== ASSIGNMENT ==
Which lines have the string "biodynamic"? Copy all of them from the entries below.

== RAW DATA ==

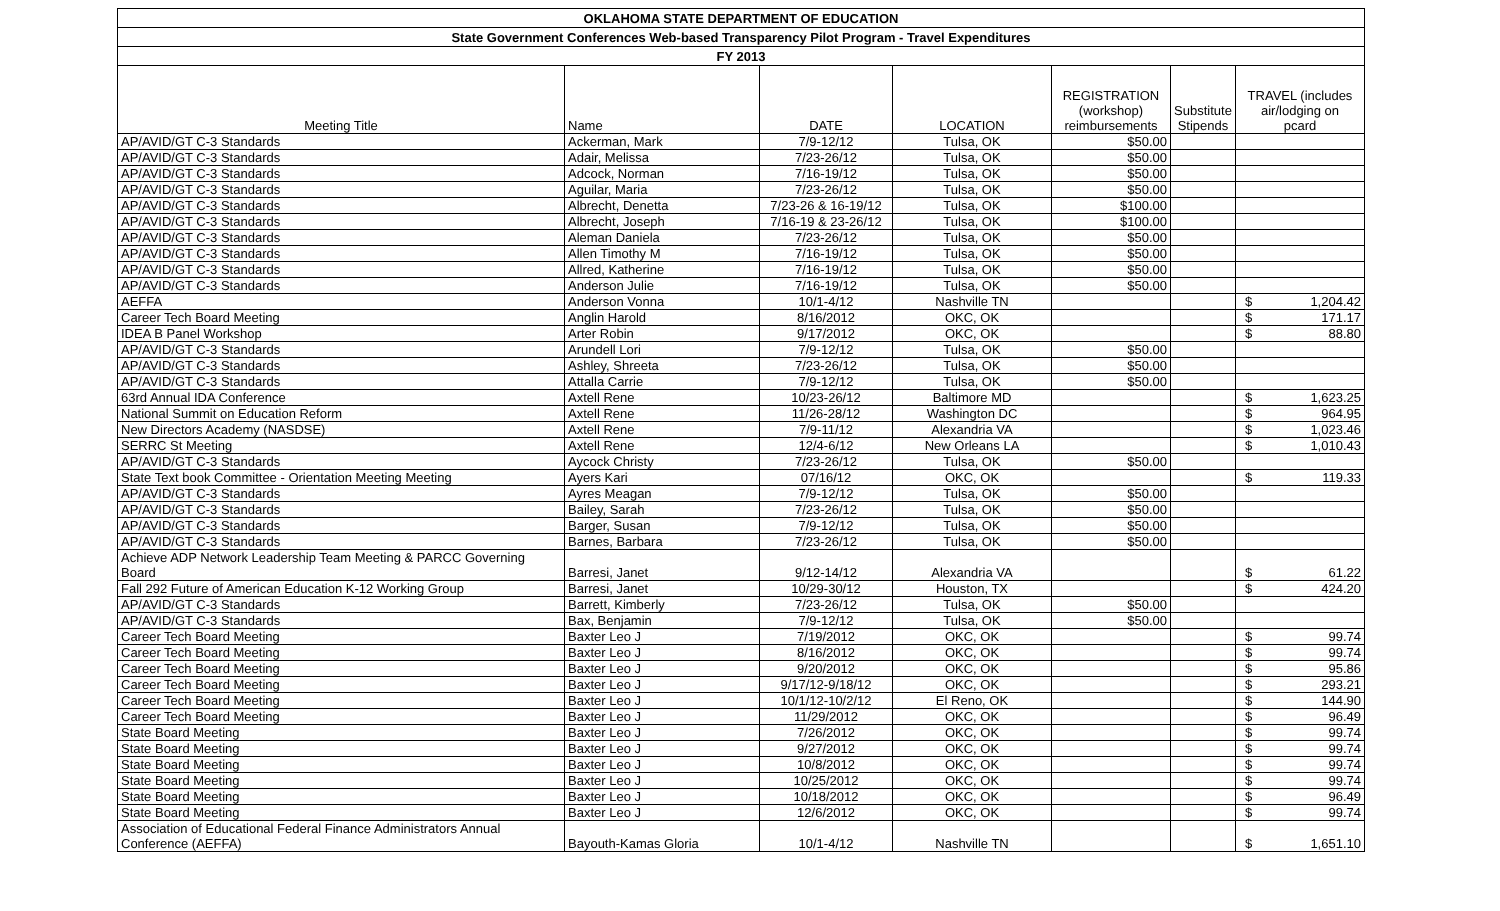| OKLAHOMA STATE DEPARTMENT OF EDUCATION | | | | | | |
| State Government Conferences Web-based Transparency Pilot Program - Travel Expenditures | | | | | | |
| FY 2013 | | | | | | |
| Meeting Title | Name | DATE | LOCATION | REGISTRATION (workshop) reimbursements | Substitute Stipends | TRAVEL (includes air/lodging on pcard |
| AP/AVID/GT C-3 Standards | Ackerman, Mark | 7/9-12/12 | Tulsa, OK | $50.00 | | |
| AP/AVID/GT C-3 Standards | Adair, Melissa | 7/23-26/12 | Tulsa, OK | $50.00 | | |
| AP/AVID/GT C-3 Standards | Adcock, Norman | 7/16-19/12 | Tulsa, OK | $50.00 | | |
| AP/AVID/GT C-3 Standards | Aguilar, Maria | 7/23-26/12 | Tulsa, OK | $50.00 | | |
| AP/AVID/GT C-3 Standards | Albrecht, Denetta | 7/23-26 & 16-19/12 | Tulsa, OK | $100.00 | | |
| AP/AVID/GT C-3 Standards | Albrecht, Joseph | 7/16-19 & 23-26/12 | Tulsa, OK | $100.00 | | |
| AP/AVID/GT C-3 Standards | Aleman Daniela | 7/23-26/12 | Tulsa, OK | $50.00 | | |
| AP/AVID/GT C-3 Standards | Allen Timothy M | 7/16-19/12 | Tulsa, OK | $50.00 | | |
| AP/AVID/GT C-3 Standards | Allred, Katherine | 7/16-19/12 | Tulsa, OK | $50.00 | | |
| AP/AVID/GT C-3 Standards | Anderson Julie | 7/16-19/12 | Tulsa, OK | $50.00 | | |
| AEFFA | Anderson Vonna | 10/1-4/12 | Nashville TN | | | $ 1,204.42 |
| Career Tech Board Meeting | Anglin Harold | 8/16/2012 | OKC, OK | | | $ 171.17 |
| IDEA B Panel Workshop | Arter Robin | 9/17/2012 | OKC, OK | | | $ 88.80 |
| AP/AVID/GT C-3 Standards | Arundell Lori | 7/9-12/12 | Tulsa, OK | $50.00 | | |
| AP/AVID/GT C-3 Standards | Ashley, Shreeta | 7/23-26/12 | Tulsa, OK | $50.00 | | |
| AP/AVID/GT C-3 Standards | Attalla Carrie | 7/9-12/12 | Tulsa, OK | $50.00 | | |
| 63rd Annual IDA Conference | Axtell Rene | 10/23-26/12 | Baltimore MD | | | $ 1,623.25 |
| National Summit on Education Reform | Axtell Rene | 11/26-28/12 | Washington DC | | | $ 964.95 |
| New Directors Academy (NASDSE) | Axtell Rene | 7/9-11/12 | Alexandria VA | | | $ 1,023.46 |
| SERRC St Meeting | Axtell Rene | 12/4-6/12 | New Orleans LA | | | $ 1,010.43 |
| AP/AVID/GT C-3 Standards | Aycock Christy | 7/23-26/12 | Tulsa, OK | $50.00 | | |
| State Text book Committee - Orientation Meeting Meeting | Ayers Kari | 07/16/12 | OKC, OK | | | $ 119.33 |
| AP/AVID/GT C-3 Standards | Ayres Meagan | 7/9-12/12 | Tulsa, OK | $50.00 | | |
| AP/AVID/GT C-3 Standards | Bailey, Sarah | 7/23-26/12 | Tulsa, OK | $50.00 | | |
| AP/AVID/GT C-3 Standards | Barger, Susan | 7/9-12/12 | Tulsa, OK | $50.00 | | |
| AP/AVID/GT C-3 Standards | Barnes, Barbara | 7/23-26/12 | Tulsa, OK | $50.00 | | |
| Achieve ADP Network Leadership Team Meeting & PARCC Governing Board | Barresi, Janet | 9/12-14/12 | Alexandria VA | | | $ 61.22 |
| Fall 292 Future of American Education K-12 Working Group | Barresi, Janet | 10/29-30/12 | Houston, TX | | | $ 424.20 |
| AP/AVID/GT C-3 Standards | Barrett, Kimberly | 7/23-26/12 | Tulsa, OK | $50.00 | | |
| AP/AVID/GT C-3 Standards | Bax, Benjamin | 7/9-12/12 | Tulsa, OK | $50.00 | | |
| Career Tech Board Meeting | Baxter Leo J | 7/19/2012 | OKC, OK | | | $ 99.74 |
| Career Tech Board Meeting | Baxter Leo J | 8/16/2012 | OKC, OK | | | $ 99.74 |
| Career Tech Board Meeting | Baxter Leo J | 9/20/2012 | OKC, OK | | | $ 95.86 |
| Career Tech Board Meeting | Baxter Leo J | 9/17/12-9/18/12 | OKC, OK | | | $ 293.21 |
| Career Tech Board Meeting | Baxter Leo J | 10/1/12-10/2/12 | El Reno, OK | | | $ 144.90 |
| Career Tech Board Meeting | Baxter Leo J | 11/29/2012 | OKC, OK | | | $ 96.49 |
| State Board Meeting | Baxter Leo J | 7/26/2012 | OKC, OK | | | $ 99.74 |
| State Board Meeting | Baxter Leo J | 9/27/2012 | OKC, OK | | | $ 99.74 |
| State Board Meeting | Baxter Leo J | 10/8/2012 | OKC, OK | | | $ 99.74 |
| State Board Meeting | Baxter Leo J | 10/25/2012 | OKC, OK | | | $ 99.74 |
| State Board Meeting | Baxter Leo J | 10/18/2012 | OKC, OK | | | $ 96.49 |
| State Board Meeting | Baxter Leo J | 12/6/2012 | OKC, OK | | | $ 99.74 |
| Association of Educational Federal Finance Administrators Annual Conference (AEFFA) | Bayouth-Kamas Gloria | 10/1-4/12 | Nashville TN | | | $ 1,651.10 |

---

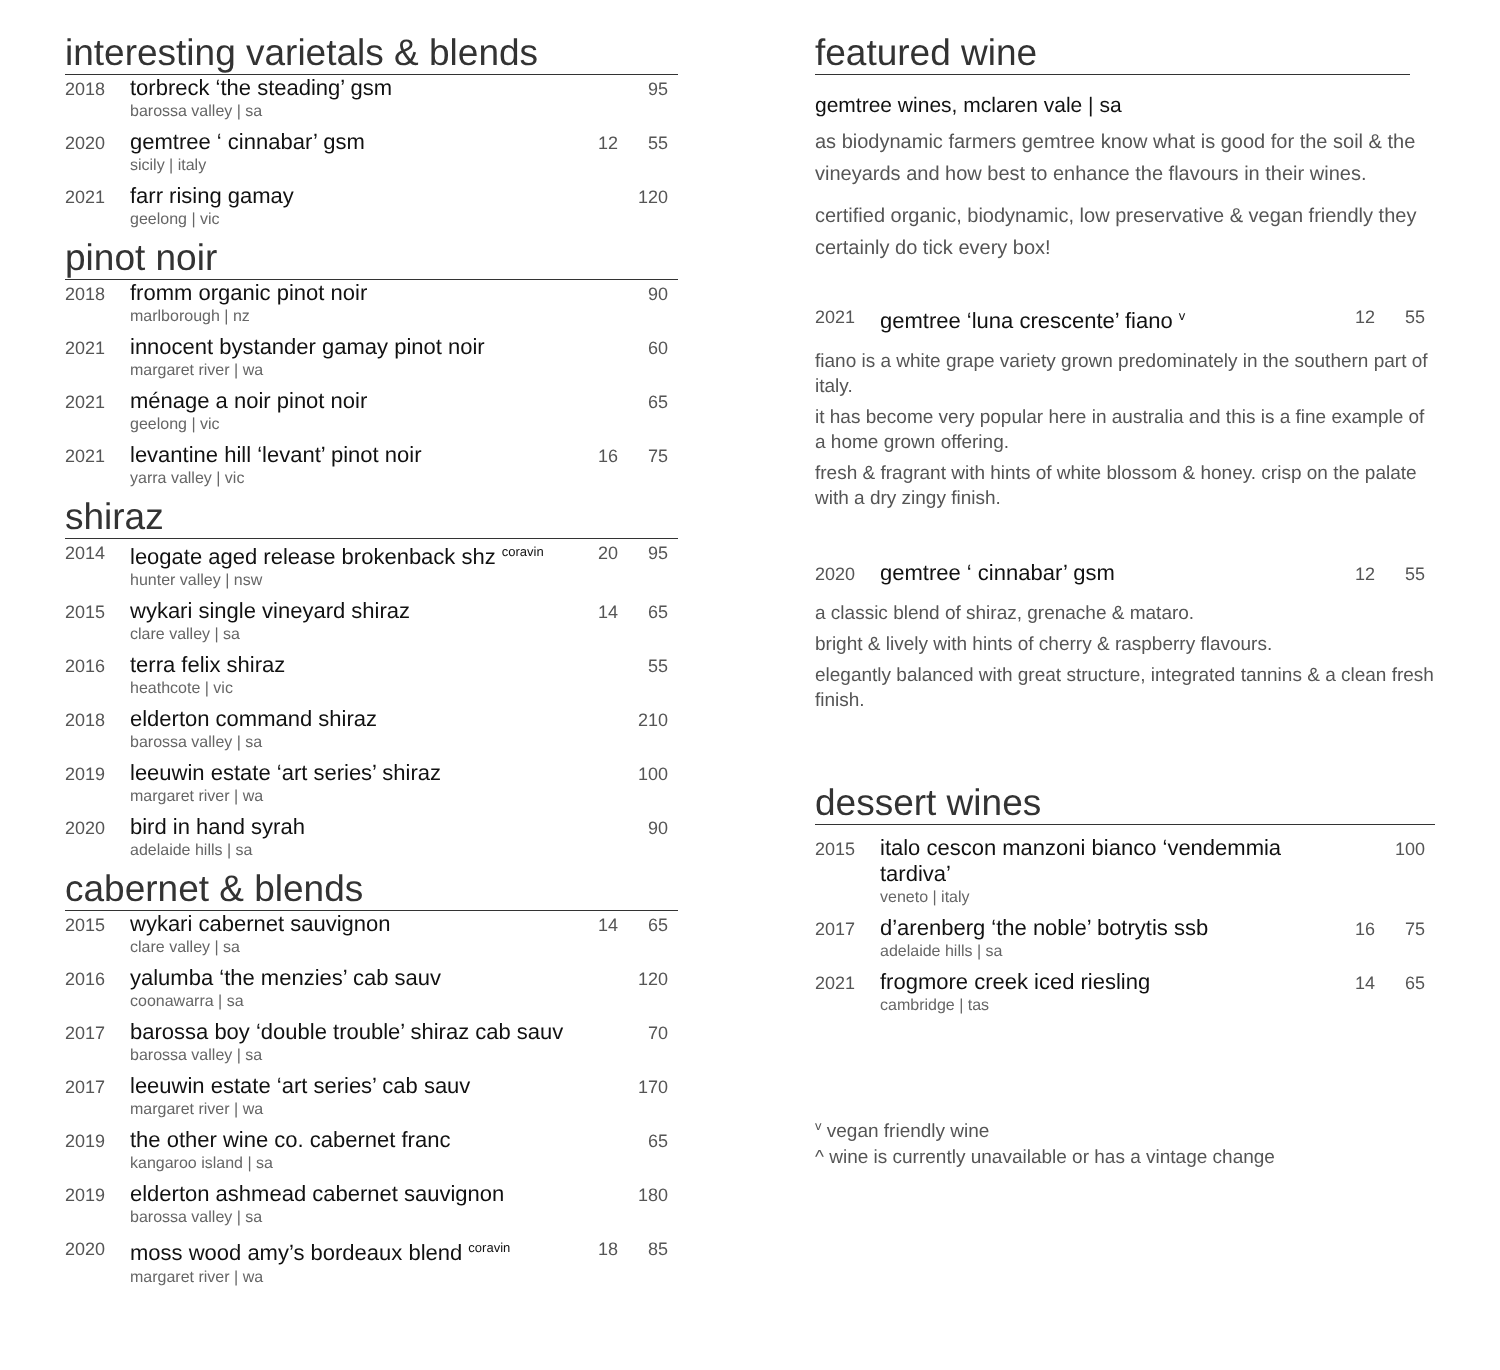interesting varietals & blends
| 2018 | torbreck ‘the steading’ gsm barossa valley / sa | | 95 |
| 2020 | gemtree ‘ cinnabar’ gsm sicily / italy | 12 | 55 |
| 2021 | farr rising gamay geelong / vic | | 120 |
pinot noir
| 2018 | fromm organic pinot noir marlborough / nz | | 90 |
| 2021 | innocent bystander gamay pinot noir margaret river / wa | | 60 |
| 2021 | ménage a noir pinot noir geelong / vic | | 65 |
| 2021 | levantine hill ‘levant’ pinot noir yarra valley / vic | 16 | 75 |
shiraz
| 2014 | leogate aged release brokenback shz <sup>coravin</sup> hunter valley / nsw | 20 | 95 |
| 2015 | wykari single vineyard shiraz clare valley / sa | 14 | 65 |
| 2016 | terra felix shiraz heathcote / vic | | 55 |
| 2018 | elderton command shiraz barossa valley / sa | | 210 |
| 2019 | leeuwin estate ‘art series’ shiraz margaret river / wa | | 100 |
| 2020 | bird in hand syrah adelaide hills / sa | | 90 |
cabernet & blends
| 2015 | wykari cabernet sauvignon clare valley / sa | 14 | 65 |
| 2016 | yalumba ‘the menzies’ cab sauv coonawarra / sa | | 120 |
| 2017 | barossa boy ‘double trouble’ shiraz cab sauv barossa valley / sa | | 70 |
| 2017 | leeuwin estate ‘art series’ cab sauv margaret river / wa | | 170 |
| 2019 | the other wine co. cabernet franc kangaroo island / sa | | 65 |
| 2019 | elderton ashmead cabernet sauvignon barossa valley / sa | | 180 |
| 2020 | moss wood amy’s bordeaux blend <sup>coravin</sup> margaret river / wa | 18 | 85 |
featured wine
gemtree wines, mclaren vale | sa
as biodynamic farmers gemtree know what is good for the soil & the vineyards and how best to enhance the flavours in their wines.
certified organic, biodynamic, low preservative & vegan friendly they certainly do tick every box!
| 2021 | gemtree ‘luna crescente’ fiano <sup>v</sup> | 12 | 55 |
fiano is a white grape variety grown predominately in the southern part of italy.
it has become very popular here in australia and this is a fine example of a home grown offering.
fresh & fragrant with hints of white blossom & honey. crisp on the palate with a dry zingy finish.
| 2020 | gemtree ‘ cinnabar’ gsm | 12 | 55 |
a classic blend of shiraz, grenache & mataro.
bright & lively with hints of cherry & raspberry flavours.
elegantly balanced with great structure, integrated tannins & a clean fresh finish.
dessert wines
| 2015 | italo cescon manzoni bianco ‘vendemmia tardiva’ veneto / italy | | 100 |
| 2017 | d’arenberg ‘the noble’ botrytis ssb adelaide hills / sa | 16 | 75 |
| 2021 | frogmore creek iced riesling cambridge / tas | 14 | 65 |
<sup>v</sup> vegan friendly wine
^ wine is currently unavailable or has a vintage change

== ANSWER TO THIS PROBLEM ==
as biodynamic farmers gemtree know what is good for the soil & the vineyards and how best to enhance the flavours in their wines.
certified organic, biodynamic, low preservative & vegan friendly they certainly do tick every box!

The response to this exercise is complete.